## WORK ORDER
State how many lines of the rows below contain the word "which". Reply with the number alone.

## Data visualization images
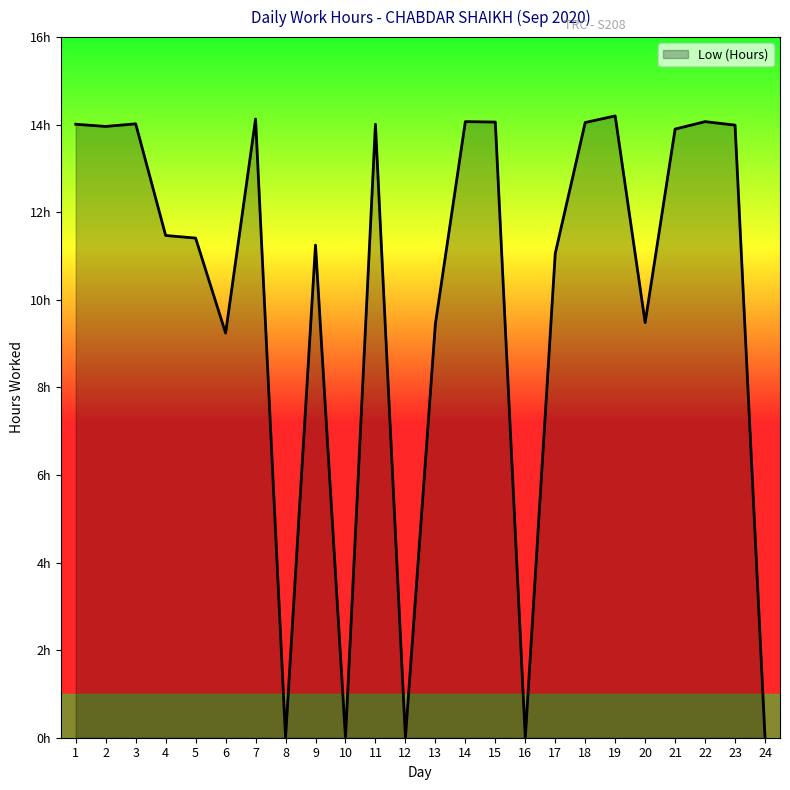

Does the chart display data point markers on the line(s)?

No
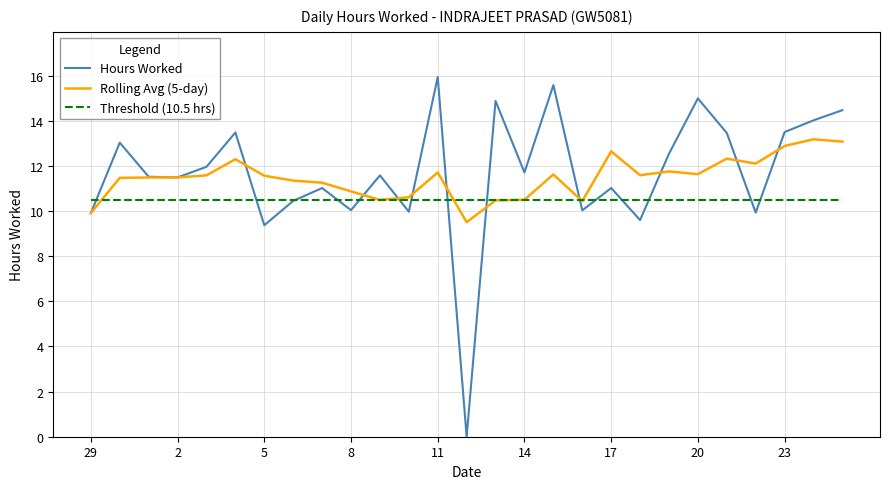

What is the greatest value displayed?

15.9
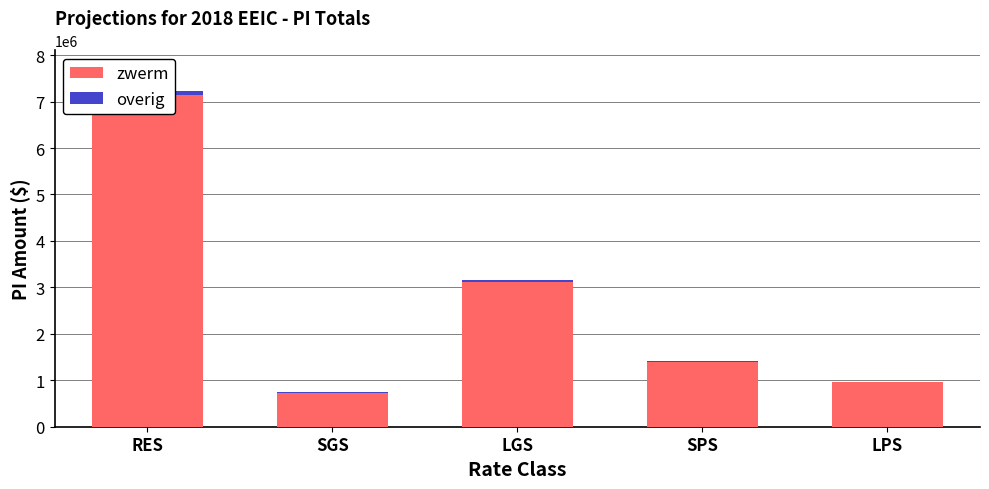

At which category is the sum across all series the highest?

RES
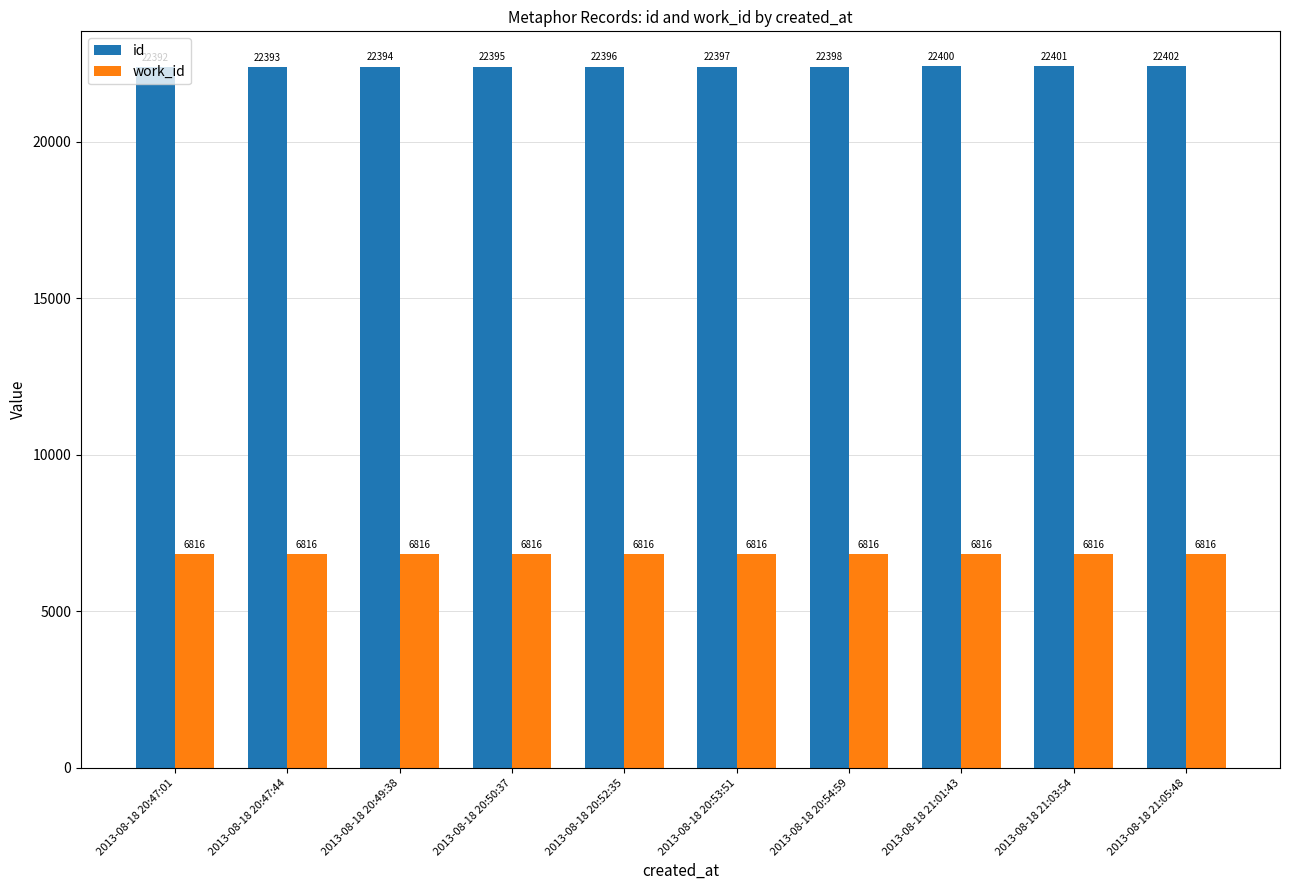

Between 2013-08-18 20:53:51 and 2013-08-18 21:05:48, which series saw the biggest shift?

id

## RESULT OF THE EXERCISE
2